The introduction of 7-valent pneumococcal conjugate vaccine (PCV7) into the U.S. childhood immunization schedule in 2000 has substantially reduced the incidence of vaccine-serotype invasive pneumococcal disease in young children and in unvaccinated older children and adults. By 2004, hospitalizations associated with pneumonia from any cause had also declined markedly among young children. Because of concerns about increases in disease caused by nonvaccine serotypes, the authors wanted to determine whether the reduction in pneumonia-related hospitalizations among young children had been sustained through 2009 and whether such hospitalizations in older age groups had also declined.
The authors estimated annual rates of hospitalization for pneumonia from any cause using the Nationwide Inpatient Sample database. The reason for hospitalization was classified as pneumonia if pneumonia was the first listed diagnosis or if it was listed after a first diagnosis of sepsis, meningitis, or empyema. Average annual rates of pneumonia-related hospitalizations from 1997 through 1999 (before the introduction of PCV7) and from 2007 through 2009 (well after its introduction) were used to estimate annual declines in hospitalizations due to pneumonia.

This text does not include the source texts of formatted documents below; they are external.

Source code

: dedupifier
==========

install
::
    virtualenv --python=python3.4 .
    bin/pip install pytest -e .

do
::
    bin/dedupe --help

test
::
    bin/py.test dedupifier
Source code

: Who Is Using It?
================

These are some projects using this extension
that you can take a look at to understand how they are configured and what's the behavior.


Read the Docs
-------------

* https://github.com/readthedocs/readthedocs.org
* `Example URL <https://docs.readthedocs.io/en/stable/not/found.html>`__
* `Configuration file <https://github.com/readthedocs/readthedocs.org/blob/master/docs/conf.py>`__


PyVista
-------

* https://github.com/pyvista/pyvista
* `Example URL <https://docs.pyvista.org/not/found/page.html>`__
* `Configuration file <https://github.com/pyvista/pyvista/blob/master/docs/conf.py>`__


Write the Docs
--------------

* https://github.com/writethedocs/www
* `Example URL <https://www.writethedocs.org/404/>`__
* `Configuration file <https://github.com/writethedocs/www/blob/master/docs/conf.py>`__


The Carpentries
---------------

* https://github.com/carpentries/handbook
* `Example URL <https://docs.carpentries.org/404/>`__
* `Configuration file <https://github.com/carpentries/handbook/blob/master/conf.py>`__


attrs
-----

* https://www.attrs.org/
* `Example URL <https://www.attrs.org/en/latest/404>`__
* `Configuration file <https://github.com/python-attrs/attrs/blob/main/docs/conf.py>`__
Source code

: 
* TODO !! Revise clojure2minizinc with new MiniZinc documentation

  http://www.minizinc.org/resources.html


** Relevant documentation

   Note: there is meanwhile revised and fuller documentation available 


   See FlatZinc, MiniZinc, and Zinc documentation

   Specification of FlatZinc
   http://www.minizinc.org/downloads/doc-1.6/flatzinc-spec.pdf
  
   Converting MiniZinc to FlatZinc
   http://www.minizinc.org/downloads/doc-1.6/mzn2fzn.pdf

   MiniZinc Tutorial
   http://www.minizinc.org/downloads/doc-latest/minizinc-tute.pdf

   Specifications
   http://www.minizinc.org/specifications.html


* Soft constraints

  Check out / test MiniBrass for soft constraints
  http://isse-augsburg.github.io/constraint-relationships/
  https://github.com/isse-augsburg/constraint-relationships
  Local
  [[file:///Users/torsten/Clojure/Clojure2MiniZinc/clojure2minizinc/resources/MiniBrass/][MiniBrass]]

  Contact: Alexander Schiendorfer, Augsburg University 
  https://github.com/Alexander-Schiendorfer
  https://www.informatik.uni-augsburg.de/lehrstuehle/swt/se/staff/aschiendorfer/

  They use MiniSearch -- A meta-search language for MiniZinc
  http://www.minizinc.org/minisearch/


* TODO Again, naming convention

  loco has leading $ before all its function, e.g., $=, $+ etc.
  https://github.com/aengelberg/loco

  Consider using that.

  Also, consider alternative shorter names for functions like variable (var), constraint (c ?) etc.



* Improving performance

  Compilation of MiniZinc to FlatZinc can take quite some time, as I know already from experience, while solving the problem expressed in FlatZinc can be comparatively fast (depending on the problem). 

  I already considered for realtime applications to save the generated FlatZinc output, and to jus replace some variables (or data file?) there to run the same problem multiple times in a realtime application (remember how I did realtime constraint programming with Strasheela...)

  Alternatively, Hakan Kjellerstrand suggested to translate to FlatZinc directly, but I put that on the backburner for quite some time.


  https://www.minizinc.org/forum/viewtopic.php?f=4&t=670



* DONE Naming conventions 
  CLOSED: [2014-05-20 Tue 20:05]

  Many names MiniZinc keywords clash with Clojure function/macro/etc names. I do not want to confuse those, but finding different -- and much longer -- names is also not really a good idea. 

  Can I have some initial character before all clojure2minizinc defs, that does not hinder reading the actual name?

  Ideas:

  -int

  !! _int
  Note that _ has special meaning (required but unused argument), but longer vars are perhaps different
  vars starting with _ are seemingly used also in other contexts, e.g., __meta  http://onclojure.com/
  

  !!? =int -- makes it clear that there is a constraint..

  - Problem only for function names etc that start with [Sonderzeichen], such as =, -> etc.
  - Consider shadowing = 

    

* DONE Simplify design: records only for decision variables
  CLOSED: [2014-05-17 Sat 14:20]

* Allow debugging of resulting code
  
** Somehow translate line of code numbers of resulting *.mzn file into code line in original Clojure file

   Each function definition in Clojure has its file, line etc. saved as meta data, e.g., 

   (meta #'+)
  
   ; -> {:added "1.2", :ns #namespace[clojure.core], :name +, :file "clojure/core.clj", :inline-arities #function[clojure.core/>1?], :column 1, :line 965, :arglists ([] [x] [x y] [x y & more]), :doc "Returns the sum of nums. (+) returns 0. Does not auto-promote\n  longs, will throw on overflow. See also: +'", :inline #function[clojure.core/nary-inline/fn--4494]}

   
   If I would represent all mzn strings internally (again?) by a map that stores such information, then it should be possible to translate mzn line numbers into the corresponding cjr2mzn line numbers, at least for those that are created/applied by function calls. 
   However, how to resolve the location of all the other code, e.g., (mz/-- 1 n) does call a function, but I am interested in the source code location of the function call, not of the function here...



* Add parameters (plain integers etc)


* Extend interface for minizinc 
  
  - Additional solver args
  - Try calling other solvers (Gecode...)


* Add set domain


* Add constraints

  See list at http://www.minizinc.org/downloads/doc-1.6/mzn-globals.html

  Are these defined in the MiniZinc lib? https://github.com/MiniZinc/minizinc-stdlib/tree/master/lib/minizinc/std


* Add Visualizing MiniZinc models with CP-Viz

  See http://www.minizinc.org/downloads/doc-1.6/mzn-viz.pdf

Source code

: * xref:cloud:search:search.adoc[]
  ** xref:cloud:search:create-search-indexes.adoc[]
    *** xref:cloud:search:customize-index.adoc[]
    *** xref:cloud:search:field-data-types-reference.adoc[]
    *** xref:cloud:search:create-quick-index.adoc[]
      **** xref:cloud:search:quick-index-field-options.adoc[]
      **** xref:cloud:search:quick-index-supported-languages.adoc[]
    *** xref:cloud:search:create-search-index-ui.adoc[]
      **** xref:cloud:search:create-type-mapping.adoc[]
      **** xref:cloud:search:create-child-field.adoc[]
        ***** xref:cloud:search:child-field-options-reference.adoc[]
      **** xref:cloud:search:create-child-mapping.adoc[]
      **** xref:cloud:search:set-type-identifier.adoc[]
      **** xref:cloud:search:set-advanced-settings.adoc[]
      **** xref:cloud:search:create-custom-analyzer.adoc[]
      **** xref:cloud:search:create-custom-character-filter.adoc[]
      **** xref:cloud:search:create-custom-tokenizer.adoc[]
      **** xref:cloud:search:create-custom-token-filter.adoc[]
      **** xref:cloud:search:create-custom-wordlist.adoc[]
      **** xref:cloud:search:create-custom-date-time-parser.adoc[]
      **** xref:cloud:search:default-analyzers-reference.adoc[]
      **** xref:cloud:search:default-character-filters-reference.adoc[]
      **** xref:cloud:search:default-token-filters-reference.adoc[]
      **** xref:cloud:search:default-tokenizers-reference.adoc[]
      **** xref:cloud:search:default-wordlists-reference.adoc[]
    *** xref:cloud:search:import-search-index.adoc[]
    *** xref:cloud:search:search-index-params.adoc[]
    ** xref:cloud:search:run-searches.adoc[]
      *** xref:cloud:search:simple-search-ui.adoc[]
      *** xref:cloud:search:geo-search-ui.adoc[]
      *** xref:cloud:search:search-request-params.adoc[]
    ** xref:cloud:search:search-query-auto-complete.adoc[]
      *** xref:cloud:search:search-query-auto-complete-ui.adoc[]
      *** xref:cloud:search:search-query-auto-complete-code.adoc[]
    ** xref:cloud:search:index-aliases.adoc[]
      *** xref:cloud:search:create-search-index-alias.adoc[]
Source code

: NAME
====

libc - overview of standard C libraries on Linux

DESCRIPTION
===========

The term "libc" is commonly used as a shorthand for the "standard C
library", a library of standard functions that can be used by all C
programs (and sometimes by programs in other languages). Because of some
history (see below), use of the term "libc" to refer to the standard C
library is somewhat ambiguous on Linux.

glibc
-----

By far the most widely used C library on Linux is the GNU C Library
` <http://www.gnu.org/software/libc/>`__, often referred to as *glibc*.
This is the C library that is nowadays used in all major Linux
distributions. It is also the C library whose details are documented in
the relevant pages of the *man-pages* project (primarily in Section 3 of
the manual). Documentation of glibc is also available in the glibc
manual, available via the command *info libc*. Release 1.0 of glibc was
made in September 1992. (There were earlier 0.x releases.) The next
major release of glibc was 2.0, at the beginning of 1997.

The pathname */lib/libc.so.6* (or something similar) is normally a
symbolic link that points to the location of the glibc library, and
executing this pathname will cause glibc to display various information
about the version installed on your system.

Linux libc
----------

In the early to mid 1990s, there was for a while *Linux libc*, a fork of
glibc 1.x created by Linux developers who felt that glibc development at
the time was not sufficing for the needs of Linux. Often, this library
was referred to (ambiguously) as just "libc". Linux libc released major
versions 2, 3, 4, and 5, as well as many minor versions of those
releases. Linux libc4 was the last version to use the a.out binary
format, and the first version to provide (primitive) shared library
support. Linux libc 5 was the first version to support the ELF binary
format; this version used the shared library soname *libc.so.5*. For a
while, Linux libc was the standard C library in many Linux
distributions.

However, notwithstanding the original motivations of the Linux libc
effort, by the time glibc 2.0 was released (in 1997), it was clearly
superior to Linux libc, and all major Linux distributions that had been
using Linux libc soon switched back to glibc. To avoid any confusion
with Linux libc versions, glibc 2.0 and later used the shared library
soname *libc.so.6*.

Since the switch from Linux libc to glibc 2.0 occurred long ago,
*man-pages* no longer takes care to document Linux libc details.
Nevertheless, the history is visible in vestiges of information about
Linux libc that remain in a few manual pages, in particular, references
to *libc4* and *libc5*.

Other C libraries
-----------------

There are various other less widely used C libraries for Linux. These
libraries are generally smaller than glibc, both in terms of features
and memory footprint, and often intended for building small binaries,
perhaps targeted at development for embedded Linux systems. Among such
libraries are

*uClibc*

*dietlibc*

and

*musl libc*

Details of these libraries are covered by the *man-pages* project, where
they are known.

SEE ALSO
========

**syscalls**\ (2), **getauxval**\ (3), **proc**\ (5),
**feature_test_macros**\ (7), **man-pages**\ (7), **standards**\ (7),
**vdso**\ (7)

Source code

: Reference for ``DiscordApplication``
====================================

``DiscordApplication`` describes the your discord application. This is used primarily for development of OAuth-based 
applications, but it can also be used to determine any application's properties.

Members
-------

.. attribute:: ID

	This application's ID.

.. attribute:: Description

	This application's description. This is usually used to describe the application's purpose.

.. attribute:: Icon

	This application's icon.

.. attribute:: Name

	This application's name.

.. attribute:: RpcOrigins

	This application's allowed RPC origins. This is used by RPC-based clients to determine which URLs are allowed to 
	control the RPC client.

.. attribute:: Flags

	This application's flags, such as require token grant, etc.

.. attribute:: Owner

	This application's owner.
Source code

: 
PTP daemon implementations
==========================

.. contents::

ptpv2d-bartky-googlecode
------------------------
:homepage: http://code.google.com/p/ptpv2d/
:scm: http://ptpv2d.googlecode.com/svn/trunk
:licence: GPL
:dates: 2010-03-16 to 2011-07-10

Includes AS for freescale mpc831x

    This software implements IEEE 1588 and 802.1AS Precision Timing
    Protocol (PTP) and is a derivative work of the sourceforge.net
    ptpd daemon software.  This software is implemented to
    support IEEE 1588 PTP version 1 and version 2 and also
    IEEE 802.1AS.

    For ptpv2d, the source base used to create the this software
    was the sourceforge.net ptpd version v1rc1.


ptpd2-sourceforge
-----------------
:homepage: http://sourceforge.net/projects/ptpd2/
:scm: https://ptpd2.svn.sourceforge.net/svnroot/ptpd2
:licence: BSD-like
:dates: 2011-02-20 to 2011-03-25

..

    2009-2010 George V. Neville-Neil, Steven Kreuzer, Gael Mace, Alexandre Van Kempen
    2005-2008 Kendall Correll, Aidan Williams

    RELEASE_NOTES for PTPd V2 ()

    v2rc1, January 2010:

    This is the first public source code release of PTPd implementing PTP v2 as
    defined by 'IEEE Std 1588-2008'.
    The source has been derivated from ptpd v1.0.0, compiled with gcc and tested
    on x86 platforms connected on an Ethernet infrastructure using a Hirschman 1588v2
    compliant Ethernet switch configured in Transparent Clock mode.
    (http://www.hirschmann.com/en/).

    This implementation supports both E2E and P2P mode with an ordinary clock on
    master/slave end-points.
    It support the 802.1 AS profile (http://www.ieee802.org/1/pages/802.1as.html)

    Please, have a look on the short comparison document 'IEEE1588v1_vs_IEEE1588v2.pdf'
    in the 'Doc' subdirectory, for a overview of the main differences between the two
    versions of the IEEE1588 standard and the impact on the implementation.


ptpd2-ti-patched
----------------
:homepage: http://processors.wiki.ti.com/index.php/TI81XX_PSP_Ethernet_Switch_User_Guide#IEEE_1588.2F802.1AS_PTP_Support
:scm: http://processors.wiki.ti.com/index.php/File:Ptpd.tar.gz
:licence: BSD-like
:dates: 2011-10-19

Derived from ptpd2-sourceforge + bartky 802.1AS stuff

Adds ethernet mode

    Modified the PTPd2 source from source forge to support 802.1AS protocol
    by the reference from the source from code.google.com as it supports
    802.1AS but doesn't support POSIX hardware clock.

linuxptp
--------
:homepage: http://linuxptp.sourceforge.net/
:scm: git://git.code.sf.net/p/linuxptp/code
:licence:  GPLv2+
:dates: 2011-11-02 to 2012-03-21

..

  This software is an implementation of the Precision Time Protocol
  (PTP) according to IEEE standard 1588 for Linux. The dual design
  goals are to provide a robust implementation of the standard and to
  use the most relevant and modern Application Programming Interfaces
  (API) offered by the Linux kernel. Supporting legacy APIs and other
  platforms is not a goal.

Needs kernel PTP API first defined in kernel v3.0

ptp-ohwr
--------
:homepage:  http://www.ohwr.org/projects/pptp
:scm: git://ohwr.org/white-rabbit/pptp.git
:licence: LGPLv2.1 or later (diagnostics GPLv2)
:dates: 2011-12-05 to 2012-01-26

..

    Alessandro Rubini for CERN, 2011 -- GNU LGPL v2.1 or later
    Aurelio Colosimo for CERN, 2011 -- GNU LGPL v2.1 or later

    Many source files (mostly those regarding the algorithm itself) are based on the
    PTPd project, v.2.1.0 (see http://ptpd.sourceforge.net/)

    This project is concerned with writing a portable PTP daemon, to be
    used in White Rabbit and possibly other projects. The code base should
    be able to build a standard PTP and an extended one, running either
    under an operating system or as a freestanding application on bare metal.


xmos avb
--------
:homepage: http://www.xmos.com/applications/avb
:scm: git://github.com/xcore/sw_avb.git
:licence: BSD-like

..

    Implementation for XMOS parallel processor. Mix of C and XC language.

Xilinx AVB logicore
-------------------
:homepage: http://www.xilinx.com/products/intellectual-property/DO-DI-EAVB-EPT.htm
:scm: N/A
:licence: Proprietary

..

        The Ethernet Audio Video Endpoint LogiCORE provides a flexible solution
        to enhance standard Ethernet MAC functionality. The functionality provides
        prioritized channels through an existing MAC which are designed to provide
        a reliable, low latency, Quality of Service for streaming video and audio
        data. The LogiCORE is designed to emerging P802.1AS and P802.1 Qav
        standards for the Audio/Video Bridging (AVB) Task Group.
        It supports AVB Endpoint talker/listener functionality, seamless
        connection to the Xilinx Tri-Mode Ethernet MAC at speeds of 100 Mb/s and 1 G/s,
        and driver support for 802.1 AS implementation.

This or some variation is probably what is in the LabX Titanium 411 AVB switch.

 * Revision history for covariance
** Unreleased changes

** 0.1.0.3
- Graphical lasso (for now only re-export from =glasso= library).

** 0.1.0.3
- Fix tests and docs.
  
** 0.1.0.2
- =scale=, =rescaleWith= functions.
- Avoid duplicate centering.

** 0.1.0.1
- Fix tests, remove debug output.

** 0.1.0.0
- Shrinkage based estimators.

The annual rate of hospitalization for pneumonia among children younger than 2 years of age declined by 551.1 per 100,000 children (95% confidence interval [CI], 445.1 to 657.1), which translates to 47,000 fewer hospitalizations annually than expected on the basis of the rates before PCV7 was introduced. The rate for adults 85 years of age or older declined by 1300.8 per 100,000 (95% CI, 984.0 to 1617.6), which translates to 73,000 fewer hospitalizations annually. For the three age groups of 18 to 39 years, 65 to 74 years, and 75 to 84 years, the annual rate of hospitalization for pneumonia declined by 8.4 per 100,000 (95% CI, 0.6 to 16.2), 85.3 per 100,000 (95% CI, 7.0 to 163.6), and 359.8 per 100,000 (95% CI, 199.6 to 520.0), respectively. Overall, the authors estimated an age-adjusted annual reduction of 54.8 per 100,000 (95% CI, 41.0 to 68.5), or 168,000 fewer hospitalizations for pneumonia annually.
Declines in hospitalizations for childhood pneumonia were sustained during the decade after the introduction of PCV7. Substantial reductions in hospitalizations for pneumonia among adults were also observed.